KSS         : qwerty itu apa?
S              : ??????? (berpikir: katanya mau beli BlackBerry, masa qwerty aja kaga tau, ckckck)
Menurut saya, pandemi BlackBerry ini terjadi 30% karena kebutuhan, dan sisanya hanya untuk mengikuti tren. Alasannya? Para pengguna ini rata-rata tidak memanfaatkan alat ini dengan fungsional. Hanya untuk BBMan saja misalnya (wah, khasnya anak muda sekali, haha), atau berinternet saja, misalnya. Padahal, fungsi organizer juga penting lho, agar jadwal para pengusaha atau pejabat ini tidak berantakan.

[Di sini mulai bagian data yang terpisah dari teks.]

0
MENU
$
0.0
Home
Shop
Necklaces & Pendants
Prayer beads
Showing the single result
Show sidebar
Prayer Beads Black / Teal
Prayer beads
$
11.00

Banyak pengguna BlackBerry yang masih gaptek alias tidak mengerti (atau malas belajar ya? entahlah,,) caranya menggunakan smartphone itu. Mestinya, sebelumnya beli buku panduan yang enak dibaca, sekalian saat membeli BlackBerry, biar terlihat sama pintar seperti telepon selulernya, :p. Apalagi, bapak-bapak dan ibu-ibu yang jelas-jelas neuron-neuronnya sudah mati satu per satu perlahan-lahan. Generasi ini tentu saja perlu tutor yang menjelaskan cara menggunakan smartphone canggih yang baru saja dibeli. Dan tentu saja, generasi yang lebih muda (misalnya anak, keponakan, cucu) wajib menjelaskan dengan sangat sabar (haha).
Karena itu, ketika Ayah saya menelepon, dan tiba-tiba (entah ide ini datang dari mana) berencana ingin membeli BlackBerry, saya spontan teriak: JANGAAAN!!!